A Bordeaux, des médecins et psychiatres au chevet de sportifs en difficulté
·Contrairement à ce que l’on pourrait penser, les sportifs, professionnels comme amateurs, ne sont pas à l’abri de la dépression
Stress de la performance, obsession du corps, dépendance face aux produits dopants, dépression en fin de carrière : des médecins et psychiatres tentent, au sein d’un centre rattaché au CHU de Bordeaux, d’aider les sportifs "malades" de leur activité physique.
Créé en 2001 et coordonné par un ancien rugbyman du XV de France, le Dr Serge Simon, le Centre d’accompagnement et de prévention pour les sportifs (CAPS), composé de médecins, de deux psychiatres et d’une psychologue, est à ce jour le seul en France à prendre en charge les sportifs en difficulté. Athlètes de haut niveau, parfois champions dans leur catégorie, étudiants inscrits dans les CREPS (centres régionaux d’éducation physique et sportive), mais aussi sportifs "de loisir" : tous peuvent développer des pathologies, certaines au péril de leur vie, explique Sabine Afflelou, psychiatre au CAPS. Les plus jeunes patients ont une dizaine d’années. Loin de leur famille et soumis dans leurs clubs à des entraînements intensifs, certains ne supportent plus les contraintes. "Il faut alors comprendre si c’est le projet de l’enfant ou de l’entourage familial pour mettre en place une thérapie adaptée", détaille le psychiatre Eric Mangon.

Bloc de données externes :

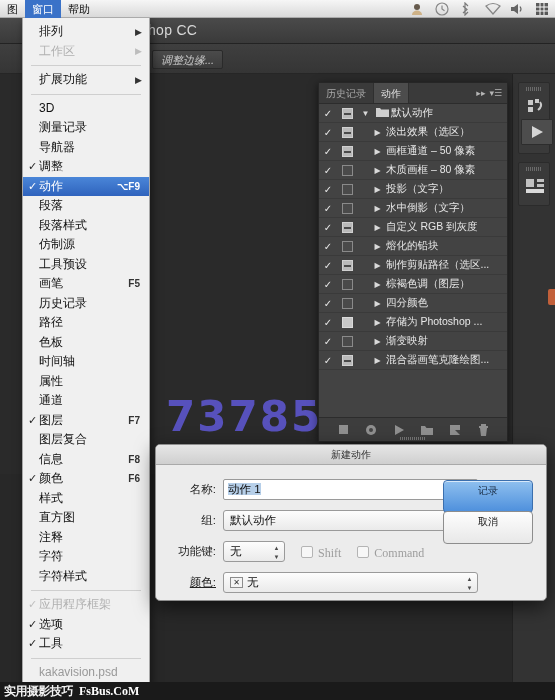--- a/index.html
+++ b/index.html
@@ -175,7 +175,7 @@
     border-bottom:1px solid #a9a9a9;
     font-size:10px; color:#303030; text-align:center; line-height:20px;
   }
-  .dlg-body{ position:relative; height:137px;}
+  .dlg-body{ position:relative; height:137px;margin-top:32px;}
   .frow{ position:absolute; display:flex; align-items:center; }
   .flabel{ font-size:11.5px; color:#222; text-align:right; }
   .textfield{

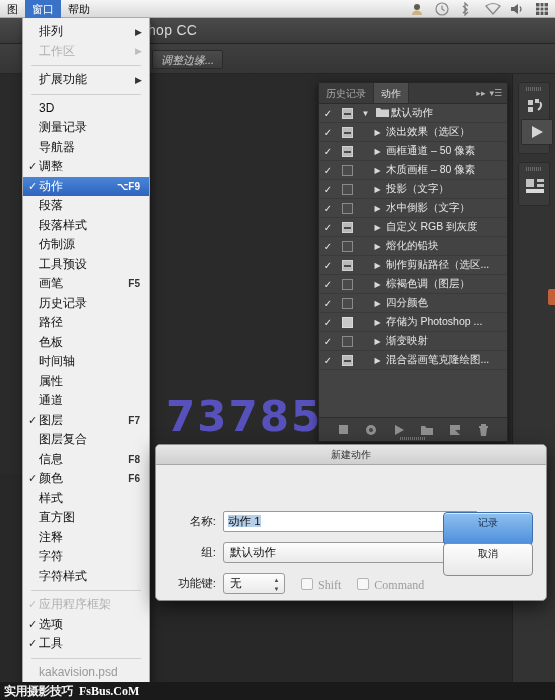--- a/index.html
+++ b/index.html
@@ -179,7 +179,7 @@
   .frow{ position:absolute; display:flex; align-items:center; }
   .flabel{ font-size:11.5px; color:#222; text-align:right; }
   .textfield{
-    height:21px; background:#ffffff; border:1px solid #9a9a9a; border-radius:2px;
+    height:21px; background:#f97316; border:1px solid #9a9a9a; border-radius:2px;
     font-size:11.5px; color:#111; line-height:19px; padding:0 4px; overflow:hidden;
   }
   .textfield .sel{ background:#b6cfe9; }

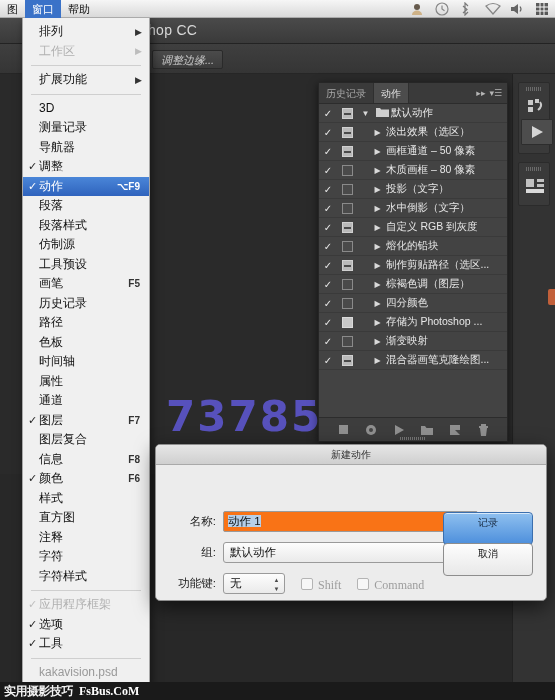--- a/index.html
+++ b/index.html
@@ -203,7 +203,7 @@
   .cklabel{ font-size:12px; color:#9d9d9d; font-family:"Liberation Serif", serif;}
   .pbtn{
     width:90px; height:33px; border-radius:4px;
-    font-size:10px; line-height:19px; text-align:center;
+    font-size:13px; line-height:19px; text-align:center;
     border:1px solid #8d8d8d; background:linear-gradient(#fdfdfd,#e8e8e8); color:#151515;
   }
   .pbtn.primary{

Les sports à contrainte pondérale ou esthétique, comme le judo, la danse, la gym ou l’équitation, entraînent parfois chez les sportifs des troubles alimentaires qui peuvent aller jusqu’à mettre en jeu le pronostic vital, ajoutent les spécialistes. Dans d’autres sports, comme le cyclisme ou le culturisme, où peut exister l’usage de substances dopantes ou d’anabolisants favorisant la prise de muscles et la performance, l’athlète peut aussi développer une relation de dépendance problématique pour sa santé. "Il y a encore dix ans, on disait que la pratique d’un sport protégeait de la consommation de produits. Aujourd’hui, non seulement on a compris que cela ne protège pas mais qu’en plus, le sport à haute dose peut rendre plus vulnérable face à l’usage de produits psycho-actifs", estime le Dr Mangon.
Dans une société où le sportif a gagné sa place de demi-dieu invulnérable, les spécialistes du CAPS tentent d’instaurer un rapport de confiance avec leurs patients, qui ont parfois du mal à dévoiler leurs fêlures. "Nous ne rendons de compte ni aux entraîneurs ni à la justice", soulignent-ils.
Dépression fréquente
Les cas de dépression sont fréquents, notamment en raison du surentraînement, de la mauvaise gestion d’échecs ou de périodes d’arrêt liées à des blessures, ou encore lorsqu’il faut tirer un trait sur sa carrière et trouver comment combler le vide. Les médecins proposent alors des outils thérapeutiques adaptés à chacun: psychothérapie, techniques de relaxation, hypnose, thérapies familiales...
Pierre Roussarie, 27 ans, ancien rugbyman professionnel, se rend toutes les semaines depuis plus d’un an au CAPS. "En 2004, j’ai signé un contrat en Pro D2 à Montauban. J’étais nouveau au club, il y avait beaucoup de concurrents... J’étais amoindri psychologiquement, j’avais des problèmes de récupération après les matchs, je ne dormais pas bien la nuit", confie-t-il. "J’ai commencé à gamberger et je crois que j’ai commencé à faire une dépression. En avril 2005, je me suis mis en arrêt maladie", poursuit-il. Mis en contact avec le CAPS, il débute des entretiens avec l’équipe médicale. "ça va beaucoup mieux aujourd’hui", estime-t-il. Pierre Roussarie a repris l’entraînement il y a quatre mois et il va bientôt rejouer en amateur, "mais je veux redevenir professionnel", affirme le rugbyman.